*Data extracted from a collection*

+++++

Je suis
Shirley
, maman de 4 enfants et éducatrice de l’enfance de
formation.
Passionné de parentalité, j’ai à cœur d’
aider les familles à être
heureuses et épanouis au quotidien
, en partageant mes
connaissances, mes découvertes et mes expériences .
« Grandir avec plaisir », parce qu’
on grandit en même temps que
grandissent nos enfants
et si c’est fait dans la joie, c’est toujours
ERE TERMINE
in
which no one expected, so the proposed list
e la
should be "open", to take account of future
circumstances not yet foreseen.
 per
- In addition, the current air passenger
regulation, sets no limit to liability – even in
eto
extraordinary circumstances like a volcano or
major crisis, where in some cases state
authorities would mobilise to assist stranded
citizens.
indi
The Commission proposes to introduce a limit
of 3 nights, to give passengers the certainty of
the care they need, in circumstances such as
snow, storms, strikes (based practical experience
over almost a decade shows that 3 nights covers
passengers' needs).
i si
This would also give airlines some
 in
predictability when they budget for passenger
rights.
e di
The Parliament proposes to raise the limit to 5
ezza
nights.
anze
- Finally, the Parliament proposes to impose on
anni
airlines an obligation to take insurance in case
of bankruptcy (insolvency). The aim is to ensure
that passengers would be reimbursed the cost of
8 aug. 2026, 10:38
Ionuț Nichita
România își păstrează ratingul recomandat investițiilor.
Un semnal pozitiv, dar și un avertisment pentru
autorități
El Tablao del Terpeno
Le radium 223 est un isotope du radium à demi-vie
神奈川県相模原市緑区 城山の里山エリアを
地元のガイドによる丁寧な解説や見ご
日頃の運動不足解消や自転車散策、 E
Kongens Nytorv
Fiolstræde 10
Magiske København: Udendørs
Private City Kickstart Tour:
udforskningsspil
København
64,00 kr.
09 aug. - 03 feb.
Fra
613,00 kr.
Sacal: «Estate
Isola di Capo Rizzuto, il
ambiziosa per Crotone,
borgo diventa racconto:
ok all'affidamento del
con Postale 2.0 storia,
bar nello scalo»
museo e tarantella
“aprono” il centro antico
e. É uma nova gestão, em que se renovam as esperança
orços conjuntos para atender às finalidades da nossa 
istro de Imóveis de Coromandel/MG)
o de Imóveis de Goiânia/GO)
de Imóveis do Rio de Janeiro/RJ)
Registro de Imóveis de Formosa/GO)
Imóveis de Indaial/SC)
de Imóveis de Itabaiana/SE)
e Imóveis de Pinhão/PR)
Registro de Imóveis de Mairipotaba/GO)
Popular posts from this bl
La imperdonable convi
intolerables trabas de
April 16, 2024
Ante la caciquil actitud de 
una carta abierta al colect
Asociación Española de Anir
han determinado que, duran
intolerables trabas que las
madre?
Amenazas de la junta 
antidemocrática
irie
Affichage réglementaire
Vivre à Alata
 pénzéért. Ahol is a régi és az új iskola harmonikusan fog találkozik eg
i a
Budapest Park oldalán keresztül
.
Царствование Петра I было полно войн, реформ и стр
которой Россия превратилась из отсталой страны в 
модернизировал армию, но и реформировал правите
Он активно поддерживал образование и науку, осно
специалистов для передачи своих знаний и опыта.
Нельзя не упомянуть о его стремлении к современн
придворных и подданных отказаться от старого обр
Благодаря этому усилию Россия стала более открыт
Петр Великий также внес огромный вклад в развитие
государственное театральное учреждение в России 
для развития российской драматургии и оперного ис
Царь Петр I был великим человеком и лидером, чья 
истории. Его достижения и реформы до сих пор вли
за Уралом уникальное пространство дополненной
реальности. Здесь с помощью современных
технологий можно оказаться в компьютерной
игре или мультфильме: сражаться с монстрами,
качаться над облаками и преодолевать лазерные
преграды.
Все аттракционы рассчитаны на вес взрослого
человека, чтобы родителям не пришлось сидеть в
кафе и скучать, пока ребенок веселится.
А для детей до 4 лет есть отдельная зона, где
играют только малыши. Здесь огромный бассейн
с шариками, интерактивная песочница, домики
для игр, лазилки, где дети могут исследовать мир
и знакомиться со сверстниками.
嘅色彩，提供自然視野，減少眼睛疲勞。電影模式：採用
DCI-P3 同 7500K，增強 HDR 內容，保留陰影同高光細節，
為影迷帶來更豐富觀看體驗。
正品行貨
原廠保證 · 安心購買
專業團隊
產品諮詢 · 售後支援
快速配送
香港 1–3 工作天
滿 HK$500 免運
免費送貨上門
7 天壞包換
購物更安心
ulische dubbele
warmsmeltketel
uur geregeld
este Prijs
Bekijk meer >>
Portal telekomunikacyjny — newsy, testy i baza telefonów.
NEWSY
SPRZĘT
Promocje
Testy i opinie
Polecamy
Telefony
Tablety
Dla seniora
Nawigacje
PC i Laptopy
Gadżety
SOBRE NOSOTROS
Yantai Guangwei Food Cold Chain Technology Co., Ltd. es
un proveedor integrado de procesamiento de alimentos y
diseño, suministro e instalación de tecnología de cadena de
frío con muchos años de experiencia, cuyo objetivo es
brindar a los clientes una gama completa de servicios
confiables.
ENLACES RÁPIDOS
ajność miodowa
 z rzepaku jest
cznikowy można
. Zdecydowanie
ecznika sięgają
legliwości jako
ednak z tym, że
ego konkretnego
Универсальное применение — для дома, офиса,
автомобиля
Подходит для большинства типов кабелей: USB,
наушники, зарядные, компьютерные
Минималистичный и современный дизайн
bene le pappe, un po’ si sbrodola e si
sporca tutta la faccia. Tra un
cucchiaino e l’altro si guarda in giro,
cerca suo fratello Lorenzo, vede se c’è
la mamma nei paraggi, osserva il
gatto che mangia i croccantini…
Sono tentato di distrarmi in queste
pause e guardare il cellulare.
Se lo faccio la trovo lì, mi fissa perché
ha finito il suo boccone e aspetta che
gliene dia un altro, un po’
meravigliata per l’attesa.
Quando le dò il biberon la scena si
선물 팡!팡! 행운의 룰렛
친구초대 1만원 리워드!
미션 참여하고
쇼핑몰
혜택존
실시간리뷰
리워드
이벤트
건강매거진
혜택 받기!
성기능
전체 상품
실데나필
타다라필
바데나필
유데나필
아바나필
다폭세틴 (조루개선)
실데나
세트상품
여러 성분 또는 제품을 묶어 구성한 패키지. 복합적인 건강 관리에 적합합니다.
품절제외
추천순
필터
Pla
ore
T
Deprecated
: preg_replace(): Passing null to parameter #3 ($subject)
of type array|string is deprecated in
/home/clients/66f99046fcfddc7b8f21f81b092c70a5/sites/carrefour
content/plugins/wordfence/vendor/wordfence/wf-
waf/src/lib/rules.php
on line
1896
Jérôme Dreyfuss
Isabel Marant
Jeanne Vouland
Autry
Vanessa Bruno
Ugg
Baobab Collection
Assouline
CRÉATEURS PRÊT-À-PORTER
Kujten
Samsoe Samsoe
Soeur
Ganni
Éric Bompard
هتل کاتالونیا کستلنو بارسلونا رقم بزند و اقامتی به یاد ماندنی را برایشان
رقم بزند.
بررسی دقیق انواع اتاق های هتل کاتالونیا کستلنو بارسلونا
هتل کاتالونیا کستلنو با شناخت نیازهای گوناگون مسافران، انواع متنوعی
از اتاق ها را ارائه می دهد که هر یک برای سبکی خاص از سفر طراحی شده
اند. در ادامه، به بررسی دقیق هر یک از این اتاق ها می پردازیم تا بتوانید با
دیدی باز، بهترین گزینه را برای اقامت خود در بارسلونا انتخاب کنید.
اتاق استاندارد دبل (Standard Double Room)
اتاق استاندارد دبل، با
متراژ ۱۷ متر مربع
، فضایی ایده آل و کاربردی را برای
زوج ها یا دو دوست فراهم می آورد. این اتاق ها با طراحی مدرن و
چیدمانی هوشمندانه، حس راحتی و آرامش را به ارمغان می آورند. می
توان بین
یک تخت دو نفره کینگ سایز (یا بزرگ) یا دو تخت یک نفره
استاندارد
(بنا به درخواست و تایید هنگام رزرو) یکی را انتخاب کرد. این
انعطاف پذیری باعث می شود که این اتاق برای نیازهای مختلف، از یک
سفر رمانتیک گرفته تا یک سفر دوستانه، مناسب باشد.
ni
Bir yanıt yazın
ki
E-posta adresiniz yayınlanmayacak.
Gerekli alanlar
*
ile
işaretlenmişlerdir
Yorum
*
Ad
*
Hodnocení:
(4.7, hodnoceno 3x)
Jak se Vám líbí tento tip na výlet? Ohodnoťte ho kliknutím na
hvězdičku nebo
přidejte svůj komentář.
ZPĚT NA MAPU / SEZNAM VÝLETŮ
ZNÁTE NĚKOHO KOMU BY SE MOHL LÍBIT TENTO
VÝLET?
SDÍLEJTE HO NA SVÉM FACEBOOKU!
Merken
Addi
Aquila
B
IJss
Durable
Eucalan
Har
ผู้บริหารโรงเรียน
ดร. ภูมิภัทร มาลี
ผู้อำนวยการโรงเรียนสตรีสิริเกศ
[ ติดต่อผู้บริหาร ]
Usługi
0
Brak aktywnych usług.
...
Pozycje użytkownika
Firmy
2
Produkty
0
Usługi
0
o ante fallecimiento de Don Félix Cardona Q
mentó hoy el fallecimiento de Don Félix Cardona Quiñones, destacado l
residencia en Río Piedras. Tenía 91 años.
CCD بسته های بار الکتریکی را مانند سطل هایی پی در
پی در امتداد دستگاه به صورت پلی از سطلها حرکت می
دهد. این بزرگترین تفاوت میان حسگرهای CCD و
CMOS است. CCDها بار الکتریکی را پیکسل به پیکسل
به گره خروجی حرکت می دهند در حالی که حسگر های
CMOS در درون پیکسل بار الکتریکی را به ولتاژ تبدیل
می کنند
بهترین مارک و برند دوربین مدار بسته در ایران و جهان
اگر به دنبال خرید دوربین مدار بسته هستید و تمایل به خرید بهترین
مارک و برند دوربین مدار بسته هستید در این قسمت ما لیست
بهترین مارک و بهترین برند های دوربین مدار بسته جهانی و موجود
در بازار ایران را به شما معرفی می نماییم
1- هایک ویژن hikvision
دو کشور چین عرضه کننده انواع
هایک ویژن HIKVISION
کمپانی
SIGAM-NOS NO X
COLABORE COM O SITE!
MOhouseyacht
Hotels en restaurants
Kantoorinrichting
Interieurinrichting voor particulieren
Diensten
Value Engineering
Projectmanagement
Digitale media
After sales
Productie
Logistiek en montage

+++++

*Goal of the exercise*
Copy out, from the records above, every line that holds the string "limit".

*Task output*
regulation, sets no limit to liability – even in
The Commission proposes to introduce a limit
The Parliament proposes to raise the limit to 5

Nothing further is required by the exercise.